On the flip side, when he thought about the job right before CEO, he found that his day was mostly green — he looked forward to it, thought it was a great match for his skills, strengths, and passions — and ultimately wanted to do the tasks in front of him.

Back when I was a lawyer at a firm, I would say my general time was spent like this, at least at the beginning:

  • 15% email, meetings, calls
  • 60% research/writing/reviewing/editing (where “research” could include doc review)
  • 5% time tracking and administrative tasks
  • 5% presentation tasks — checking binders and things like that
  • 5% travel
  • 5% learning/education (like sitting passively in a CLE)

I was really happy to spend a lot of time researching and writing.
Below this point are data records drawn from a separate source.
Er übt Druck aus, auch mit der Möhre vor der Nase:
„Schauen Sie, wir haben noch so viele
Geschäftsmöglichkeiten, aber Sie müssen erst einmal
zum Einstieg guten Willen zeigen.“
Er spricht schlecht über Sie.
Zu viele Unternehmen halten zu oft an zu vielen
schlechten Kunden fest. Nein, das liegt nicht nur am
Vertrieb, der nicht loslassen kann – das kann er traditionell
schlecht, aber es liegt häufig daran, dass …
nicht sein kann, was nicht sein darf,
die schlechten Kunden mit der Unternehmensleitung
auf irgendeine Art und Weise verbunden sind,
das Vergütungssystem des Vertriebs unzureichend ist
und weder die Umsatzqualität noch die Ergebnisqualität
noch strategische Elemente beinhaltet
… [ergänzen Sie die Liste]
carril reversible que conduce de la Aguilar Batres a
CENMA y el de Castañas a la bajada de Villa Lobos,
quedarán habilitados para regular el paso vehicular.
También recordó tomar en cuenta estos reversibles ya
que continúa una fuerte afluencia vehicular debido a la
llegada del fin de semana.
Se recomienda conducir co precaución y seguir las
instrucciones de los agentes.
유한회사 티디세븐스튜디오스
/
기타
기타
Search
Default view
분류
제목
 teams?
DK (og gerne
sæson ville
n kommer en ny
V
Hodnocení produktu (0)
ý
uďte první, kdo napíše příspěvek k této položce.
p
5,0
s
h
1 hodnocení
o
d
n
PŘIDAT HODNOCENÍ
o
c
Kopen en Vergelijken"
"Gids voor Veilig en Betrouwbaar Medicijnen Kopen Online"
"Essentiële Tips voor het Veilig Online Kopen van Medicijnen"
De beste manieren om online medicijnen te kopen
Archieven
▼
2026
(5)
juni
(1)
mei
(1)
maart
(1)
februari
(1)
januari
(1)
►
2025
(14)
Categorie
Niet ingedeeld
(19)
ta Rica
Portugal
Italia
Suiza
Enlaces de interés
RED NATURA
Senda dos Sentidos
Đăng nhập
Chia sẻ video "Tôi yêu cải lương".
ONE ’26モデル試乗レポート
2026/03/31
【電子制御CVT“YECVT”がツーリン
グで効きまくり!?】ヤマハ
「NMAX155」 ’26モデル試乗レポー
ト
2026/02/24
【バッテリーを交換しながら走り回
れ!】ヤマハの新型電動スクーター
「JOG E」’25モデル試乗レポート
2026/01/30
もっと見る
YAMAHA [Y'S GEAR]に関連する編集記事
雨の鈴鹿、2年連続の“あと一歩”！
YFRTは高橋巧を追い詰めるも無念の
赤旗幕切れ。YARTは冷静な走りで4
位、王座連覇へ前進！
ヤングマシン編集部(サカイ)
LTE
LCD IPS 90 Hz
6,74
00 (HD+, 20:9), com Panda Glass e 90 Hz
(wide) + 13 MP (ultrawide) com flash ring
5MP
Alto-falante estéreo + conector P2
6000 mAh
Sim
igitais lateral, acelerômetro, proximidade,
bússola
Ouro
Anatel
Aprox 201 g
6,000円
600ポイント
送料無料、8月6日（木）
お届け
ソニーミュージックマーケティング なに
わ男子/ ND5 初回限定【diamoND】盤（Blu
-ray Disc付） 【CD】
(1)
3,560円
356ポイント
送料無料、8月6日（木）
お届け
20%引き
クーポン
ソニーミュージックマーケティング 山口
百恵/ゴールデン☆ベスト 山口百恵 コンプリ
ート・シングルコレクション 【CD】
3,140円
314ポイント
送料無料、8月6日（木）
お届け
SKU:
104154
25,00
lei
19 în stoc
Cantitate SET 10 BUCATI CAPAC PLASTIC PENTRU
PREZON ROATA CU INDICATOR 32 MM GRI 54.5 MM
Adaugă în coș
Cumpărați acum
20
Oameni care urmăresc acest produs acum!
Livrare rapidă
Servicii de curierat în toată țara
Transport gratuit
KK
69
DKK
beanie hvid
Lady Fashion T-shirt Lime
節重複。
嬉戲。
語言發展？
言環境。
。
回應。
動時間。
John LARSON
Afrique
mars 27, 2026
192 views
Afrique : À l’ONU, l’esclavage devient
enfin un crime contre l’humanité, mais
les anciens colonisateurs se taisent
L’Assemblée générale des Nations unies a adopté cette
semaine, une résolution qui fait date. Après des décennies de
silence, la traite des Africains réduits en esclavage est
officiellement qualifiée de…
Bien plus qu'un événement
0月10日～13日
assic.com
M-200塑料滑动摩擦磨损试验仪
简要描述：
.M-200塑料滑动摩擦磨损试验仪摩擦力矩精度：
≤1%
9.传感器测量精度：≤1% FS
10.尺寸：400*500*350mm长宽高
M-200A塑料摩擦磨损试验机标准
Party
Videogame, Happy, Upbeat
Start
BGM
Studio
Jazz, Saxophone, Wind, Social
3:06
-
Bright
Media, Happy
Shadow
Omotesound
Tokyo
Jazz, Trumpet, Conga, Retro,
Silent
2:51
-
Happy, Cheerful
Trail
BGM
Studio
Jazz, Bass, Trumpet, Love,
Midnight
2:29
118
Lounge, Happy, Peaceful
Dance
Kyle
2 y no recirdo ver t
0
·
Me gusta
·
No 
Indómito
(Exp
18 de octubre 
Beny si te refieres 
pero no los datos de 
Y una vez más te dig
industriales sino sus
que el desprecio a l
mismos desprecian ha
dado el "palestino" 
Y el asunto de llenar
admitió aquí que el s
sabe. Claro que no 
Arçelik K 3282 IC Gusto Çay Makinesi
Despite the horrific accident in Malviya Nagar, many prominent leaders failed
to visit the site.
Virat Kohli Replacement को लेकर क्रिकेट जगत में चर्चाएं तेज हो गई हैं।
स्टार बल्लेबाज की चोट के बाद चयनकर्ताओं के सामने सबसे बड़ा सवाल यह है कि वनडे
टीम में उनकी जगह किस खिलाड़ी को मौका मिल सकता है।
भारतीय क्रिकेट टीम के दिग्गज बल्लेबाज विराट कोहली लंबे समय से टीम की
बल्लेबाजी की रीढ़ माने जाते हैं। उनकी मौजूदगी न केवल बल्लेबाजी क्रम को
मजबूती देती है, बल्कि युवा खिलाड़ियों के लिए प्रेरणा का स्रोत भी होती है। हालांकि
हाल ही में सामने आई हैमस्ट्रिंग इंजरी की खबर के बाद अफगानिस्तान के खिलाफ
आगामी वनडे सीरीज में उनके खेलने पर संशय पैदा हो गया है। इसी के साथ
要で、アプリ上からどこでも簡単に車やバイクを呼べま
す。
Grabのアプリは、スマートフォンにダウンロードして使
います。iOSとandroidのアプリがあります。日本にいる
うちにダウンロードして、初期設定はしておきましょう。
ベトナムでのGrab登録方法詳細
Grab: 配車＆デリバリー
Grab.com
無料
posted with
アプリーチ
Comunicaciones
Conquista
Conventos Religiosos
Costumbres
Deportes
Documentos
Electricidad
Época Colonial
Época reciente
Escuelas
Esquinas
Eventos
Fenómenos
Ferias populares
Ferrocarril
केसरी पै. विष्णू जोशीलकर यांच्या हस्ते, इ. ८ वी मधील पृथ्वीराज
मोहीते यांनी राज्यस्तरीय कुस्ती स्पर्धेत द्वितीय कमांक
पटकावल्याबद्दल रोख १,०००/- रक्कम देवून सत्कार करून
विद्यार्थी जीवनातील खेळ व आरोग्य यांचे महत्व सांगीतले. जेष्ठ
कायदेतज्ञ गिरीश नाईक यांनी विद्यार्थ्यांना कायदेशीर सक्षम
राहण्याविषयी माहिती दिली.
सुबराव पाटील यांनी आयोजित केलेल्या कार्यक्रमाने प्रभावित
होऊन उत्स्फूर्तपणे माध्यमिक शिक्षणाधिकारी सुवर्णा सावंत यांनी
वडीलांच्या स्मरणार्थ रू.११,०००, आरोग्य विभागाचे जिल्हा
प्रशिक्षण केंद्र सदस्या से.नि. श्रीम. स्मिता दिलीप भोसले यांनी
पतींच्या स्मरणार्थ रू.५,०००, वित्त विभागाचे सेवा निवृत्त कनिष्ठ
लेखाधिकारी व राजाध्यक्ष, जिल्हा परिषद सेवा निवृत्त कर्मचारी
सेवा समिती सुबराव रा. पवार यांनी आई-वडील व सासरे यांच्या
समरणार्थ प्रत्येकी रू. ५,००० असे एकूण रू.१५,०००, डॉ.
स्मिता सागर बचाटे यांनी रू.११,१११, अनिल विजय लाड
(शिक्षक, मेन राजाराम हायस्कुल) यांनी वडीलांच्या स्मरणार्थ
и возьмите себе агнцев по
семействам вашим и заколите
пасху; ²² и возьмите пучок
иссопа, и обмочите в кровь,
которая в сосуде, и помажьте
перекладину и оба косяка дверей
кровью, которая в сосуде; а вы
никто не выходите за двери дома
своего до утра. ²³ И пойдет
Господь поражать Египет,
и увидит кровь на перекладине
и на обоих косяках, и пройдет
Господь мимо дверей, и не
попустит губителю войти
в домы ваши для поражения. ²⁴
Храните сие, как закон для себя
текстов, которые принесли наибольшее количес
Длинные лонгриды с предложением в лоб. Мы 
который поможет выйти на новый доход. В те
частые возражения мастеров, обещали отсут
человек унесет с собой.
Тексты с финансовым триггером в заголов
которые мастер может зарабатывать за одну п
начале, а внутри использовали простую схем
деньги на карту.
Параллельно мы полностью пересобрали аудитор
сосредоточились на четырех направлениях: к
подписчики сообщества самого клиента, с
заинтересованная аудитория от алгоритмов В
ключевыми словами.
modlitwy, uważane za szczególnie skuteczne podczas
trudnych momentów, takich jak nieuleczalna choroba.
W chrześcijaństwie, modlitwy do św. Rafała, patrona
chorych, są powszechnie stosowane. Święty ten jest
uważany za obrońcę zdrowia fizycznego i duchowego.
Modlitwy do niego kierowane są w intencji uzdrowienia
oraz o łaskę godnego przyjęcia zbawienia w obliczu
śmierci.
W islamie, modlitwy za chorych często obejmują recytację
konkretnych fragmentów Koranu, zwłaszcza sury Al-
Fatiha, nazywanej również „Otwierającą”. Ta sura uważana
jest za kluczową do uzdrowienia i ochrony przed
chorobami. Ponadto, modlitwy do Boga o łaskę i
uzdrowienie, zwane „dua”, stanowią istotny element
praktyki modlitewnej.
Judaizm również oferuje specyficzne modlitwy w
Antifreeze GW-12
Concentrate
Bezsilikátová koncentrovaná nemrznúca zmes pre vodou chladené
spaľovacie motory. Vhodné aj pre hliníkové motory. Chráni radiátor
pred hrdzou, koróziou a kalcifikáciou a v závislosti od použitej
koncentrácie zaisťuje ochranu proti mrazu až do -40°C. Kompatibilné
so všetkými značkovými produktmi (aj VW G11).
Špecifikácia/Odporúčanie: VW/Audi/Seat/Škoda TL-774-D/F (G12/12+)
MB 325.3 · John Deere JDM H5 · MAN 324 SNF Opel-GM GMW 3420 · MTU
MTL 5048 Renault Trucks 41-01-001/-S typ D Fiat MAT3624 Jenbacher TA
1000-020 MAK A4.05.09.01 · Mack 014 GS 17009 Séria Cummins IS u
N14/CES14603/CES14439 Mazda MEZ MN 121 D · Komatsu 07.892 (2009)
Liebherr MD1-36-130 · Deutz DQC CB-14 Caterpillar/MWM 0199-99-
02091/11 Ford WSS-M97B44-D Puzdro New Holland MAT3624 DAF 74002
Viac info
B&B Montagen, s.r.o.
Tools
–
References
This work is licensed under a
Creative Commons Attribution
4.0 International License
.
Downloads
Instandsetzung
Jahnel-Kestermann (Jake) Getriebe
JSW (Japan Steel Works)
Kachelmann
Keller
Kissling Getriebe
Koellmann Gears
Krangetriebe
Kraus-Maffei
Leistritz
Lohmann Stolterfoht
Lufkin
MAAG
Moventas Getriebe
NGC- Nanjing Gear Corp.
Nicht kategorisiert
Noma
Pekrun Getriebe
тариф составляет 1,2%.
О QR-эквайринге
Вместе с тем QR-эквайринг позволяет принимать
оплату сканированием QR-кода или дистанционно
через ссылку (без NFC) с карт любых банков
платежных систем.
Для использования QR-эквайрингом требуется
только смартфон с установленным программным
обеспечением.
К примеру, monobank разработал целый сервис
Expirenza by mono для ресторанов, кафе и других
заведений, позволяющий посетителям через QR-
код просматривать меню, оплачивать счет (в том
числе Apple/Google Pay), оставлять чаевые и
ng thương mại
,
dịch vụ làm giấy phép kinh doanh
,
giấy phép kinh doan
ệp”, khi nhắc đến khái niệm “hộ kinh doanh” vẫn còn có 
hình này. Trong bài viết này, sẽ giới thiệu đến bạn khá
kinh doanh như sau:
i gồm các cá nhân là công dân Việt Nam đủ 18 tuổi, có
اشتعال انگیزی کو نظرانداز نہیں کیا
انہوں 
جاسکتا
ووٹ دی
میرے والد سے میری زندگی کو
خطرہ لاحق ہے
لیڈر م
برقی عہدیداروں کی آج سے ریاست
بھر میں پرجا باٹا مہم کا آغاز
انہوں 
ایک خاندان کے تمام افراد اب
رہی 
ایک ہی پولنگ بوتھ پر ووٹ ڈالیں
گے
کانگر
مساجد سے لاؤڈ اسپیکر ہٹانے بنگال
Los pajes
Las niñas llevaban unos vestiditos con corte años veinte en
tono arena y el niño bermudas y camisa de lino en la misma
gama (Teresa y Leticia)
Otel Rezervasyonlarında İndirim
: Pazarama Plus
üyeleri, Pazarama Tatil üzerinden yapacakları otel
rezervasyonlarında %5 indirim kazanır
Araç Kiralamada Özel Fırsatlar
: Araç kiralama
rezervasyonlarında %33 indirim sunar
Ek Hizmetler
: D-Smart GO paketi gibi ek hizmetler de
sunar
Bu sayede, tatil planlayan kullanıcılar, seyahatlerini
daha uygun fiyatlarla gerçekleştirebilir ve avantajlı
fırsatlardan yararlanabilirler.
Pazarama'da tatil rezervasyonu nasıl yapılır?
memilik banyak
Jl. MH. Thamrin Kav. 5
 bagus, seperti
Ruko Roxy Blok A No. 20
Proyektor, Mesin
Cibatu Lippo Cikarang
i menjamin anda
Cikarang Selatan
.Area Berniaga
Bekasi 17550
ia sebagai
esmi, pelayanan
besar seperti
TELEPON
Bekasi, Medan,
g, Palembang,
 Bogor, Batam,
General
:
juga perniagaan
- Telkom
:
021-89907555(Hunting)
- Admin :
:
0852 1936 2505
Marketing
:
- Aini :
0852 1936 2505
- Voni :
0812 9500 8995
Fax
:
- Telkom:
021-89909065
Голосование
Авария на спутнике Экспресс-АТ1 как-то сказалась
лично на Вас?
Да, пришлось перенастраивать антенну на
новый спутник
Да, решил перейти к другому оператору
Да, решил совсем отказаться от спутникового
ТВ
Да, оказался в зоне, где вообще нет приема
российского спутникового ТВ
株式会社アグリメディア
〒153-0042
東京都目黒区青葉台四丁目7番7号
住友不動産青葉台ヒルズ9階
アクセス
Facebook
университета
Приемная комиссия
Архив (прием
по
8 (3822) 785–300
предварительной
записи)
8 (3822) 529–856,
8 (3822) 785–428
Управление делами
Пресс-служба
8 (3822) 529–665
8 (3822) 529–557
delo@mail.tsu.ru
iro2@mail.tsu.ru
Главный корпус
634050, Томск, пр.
As I got farther along at the firm, the time spent in meetings and on calls got a lot more substantial, as well as training more junior associates or supervising their work. I enjoyed that work but I think it didn’t suit my personality as well as just researching and writing.

{related: how your career affects your happiness}

When I changed to being a lawyer at a nonprofit, my time breakdown changed to this:

  • 40% meetings, calls, email
  • 40% research/writing/reviewing/editing
  • 10% admin
  • 10% travel

Meanwhile, my time as a blogger is spent like this:

  • 75% research/writing/reviewing/editing
  • 15% learning
  • 5% team management/training
  • 5% emails, calls, meetings

I’m really happy with the current breakdown — I’m an introverted writer! — but it’s limited certain aspects of the business because, for example, to plan/organize meetups or things like that is a totally different skillset, and even hiring someone else to do it would mean I’d have to be involved in calls and meetings.

So what are your thoughts? How do you currently spend your time working? Do you think it suits your personality? (And for those of you whose tasks have changed a lot over the course of your career — how did you grow to meet those newer challenges? If you’ve always known you’re best suited for management-type tasks, how did you survive the earlier years that were maybe filled with more research/writing-type tasks?)